[Data excerpts]
>>>
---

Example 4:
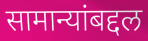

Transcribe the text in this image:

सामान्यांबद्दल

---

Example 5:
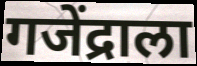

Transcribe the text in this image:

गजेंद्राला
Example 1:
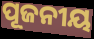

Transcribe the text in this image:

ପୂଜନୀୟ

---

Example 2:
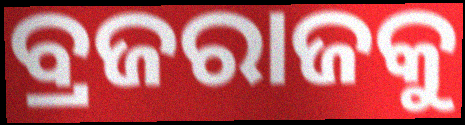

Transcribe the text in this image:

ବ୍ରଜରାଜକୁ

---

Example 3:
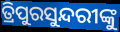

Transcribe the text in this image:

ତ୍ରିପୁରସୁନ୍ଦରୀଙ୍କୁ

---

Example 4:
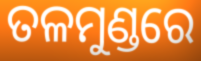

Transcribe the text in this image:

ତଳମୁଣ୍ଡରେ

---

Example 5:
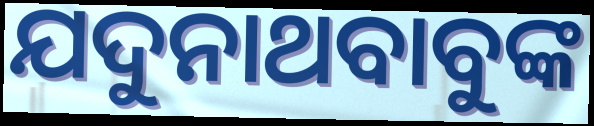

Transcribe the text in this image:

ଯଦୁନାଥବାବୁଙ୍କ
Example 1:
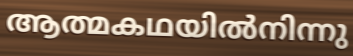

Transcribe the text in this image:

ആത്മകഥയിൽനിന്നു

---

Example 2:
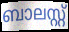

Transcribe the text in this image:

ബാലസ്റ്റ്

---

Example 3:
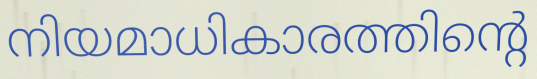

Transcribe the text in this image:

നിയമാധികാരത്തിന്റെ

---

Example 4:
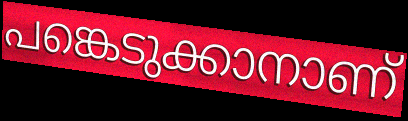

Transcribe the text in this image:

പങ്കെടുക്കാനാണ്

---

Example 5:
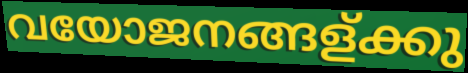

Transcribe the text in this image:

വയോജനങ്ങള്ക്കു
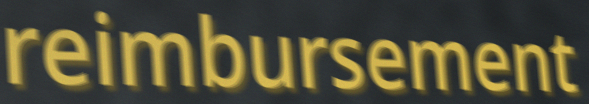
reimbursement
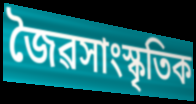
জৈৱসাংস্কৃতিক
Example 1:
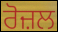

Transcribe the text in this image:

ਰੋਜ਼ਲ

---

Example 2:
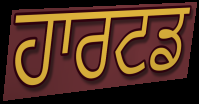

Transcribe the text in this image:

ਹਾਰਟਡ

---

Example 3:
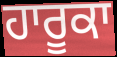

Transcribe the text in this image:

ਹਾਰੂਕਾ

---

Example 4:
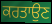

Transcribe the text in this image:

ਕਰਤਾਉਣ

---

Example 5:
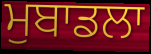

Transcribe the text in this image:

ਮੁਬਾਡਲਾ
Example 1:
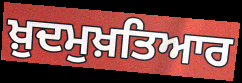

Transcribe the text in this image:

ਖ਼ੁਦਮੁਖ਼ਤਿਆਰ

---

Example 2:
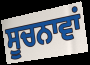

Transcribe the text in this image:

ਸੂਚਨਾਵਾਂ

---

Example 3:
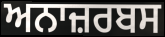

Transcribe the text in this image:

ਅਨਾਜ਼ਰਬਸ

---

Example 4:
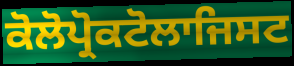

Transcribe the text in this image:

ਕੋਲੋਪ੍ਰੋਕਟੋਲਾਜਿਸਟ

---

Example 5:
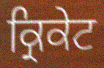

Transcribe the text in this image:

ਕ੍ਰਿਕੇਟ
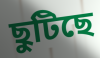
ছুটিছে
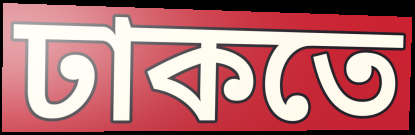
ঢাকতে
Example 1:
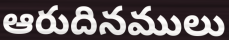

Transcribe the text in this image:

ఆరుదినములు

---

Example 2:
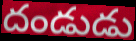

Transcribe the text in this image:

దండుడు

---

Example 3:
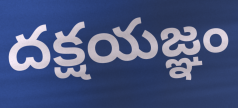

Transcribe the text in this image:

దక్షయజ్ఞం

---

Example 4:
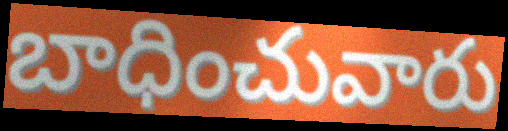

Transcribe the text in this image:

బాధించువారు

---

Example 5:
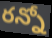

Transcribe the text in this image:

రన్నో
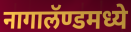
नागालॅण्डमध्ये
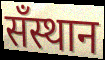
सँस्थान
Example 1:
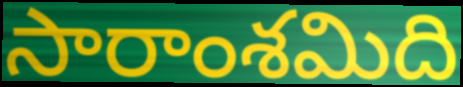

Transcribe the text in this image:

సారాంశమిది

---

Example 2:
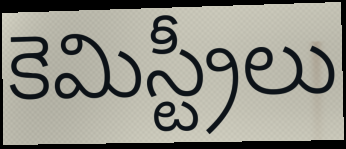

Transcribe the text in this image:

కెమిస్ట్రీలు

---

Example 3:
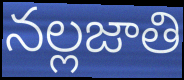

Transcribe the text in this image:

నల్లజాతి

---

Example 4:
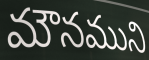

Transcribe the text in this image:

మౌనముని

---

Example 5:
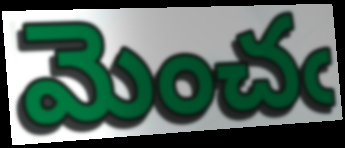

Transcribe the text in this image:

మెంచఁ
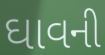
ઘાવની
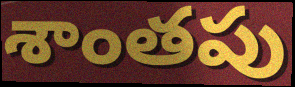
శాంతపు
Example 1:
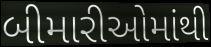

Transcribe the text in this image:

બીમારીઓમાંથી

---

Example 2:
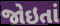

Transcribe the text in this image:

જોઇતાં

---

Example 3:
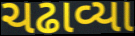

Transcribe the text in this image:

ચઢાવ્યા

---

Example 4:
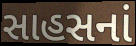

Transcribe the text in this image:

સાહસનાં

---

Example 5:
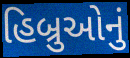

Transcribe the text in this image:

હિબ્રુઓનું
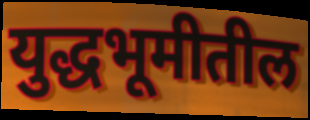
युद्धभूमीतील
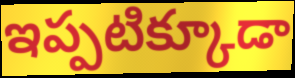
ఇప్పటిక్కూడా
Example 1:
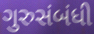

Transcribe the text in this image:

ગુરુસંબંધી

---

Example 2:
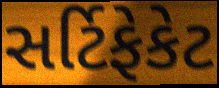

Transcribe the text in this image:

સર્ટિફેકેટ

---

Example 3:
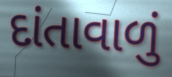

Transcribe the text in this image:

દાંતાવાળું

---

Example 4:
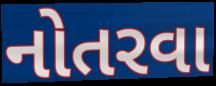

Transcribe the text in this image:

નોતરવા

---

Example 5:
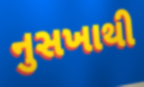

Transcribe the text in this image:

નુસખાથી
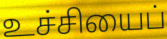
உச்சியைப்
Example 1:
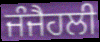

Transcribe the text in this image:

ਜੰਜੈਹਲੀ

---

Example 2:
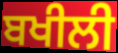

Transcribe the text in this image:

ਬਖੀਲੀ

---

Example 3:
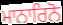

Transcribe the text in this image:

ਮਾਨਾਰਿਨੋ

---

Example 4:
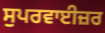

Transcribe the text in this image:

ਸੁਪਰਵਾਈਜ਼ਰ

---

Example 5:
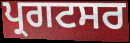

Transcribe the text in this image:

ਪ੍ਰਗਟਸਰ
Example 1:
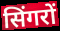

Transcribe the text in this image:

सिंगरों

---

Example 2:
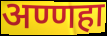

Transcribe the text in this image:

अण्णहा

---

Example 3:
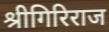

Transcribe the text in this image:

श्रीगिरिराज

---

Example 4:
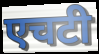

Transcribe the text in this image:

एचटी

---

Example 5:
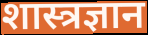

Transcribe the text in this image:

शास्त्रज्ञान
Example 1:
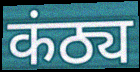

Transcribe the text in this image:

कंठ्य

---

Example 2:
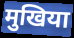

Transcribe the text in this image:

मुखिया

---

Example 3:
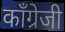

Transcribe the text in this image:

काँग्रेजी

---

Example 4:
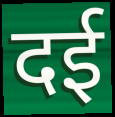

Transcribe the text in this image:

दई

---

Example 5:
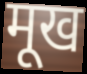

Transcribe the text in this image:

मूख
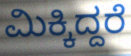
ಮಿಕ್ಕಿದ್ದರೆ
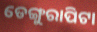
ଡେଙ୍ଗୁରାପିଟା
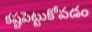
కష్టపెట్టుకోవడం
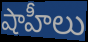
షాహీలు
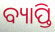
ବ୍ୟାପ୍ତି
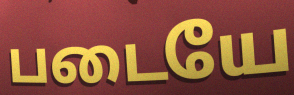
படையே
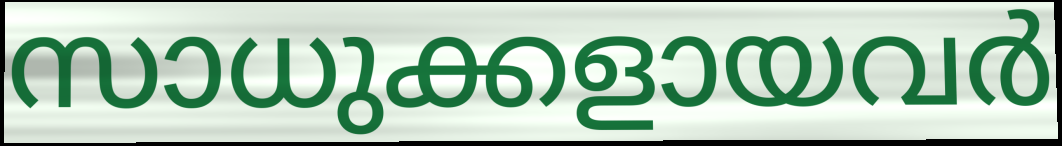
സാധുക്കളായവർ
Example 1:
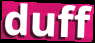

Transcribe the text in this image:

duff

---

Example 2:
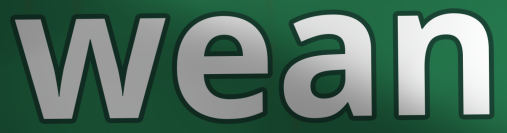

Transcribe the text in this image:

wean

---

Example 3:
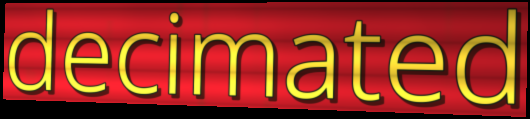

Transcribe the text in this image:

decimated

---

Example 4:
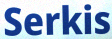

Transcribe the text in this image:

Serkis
<<<
→ **TASK PROMPT**:
Type out all the records verbatim, minus images.

→ **COMPLETED TASK**:
---

Example 4:

Transcribe the text in this image:

सामान्यांबद्दल

---

Example 5:

Transcribe the text in this image:

गजेंद्राला
Example 1:

Transcribe the text in this image:

ପୂଜନୀୟ

---

Example 2:

Transcribe the text in this image:

ବ୍ରଜରାଜକୁ

---

Example 3:

Transcribe the text in this image:

ତ୍ରିପୁରସୁନ୍ଦରୀଙ୍କୁ

---

Example 4:

Transcribe the text in this image:

ତଳମୁଣ୍ଡରେ

---

Example 5:

Transcribe the text in this image:

ଯଦୁନାଥବାବୁଙ୍କ
Example 1:

Transcribe the text in this image:

ആത്മകഥയിൽനിന്നു

---

Example 2:

Transcribe the text in this image:

ബാലസ്റ്റ്

---

Example 3:

Transcribe the text in this image:

നിയമാധികാരത്തിന്റെ

---

Example 4:

Transcribe the text in this image:

പങ്കെടുക്കാനാണ്

---

Example 5:

Transcribe the text in this image:

വയോജനങ്ങള്ക്കു
reimbursement
জৈৱসাংস্কৃতিক
Example 1:

Transcribe the text in this image:

ਰੋਜ਼ਲ

---

Example 2:

Transcribe the text in this image:

ਹਾਰਟਡ

---

Example 3:

Transcribe the text in this image:

ਹਾਰੂਕਾ

---

Example 4:

Transcribe the text in this image:

ਕਰਤਾਉਣ

---

Example 5:

Transcribe the text in this image:

ਮੁਬਾਡਲਾ
Example 1:

Transcribe the text in this image:

ਖ਼ੁਦਮੁਖ਼ਤਿਆਰ

---

Example 2:

Transcribe the text in this image:

ਸੂਚਨਾਵਾਂ

---

Example 3:

Transcribe the text in this image:

ਅਨਾਜ਼ਰਬਸ

---

Example 4:

Transcribe the text in this image:

ਕੋਲੋਪ੍ਰੋਕਟੋਲਾਜਿਸਟ

---

Example 5:

Transcribe the text in this image:

ਕ੍ਰਿਕੇਟ
ছুটিছে
ঢাকতে
Example 1:

Transcribe the text in this image:

ఆరుదినములు

---

Example 2:

Transcribe the text in this image:

దండుడు

---

Example 3:

Transcribe the text in this image:

దక్షయజ్ఞం

---

Example 4:

Transcribe the text in this image:

బాధించువారు

---

Example 5:

Transcribe the text in this image:

రన్నో
नागालॅण्डमध्ये
सँस्थान
Example 1:

Transcribe the text in this image:

సారాంశమిది

---

Example 2:

Transcribe the text in this image:

కెమిస్ట్రీలు

---

Example 3:

Transcribe the text in this image:

నల్లజాతి

---

Example 4:

Transcribe the text in this image:

మౌనముని

---

Example 5:

Transcribe the text in this image:

మెంచఁ
ઘાવની
శాంతపు
Example 1:

Transcribe the text in this image:

બીમારીઓમાંથી

---

Example 2:

Transcribe the text in this image:

જોઇતાં

---

Example 3:

Transcribe the text in this image:

ચઢાવ્યા

---

Example 4:

Transcribe the text in this image:

સાહસનાં

---

Example 5:

Transcribe the text in this image:

હિબ્રુઓનું
युद्धभूमीतील
ఇప్పటిక్కూడా
Example 1:

Transcribe the text in this image:

ગુરુસંબંધી

---

Example 2:

Transcribe the text in this image:

સર્ટિફેકેટ

---

Example 3:

Transcribe the text in this image:

દાંતાવાળું

---

Example 4:

Transcribe the text in this image:

નોતરવા

---

Example 5:

Transcribe the text in this image:

નુસખાથી
உச்சியைப்
Example 1:

Transcribe the text in this image:

ਜੰਜੈਹਲੀ

---

Example 2:

Transcribe the text in this image:

ਬਖੀਲੀ

---

Example 3:

Transcribe the text in this image:

ਮਾਨਾਰਿਨੋ

---

Example 4:

Transcribe the text in this image:

ਸੁਪਰਵਾਈਜ਼ਰ

---

Example 5:

Transcribe the text in this image:

ਪ੍ਰਗਟਸਰ
Example 1:

Transcribe the text in this image:

सिंगरों

---

Example 2:

Transcribe the text in this image:

अण्णहा

---

Example 3:

Transcribe the text in this image:

श्रीगिरिराज

---

Example 4:

Transcribe the text in this image:

एचटी

---

Example 5:

Transcribe the text in this image:

शास्त्रज्ञान
Example 1:

Transcribe the text in this image:

कंठ्य

---

Example 2:

Transcribe the text in this image:

मुखिया

---

Example 3:

Transcribe the text in this image:

काँग्रेजी

---

Example 4:

Transcribe the text in this image:

दई

---

Example 5:

Transcribe the text in this image:

मूख
ಮಿಕ್ಕಿದ್ದರೆ
ଡେଙ୍ଗୁରାପିଟା
కష్టపెట్టుకోవడం
షాహీలు
ବ୍ୟାପ୍ତି
படையே
സാധുക്കളായവർ
Example 1:

Transcribe the text in this image:

duff

---

Example 2:

Transcribe the text in this image:

wean

---

Example 3:

Transcribe the text in this image:

decimated

---

Example 4:

Transcribe the text in this image:

Serkis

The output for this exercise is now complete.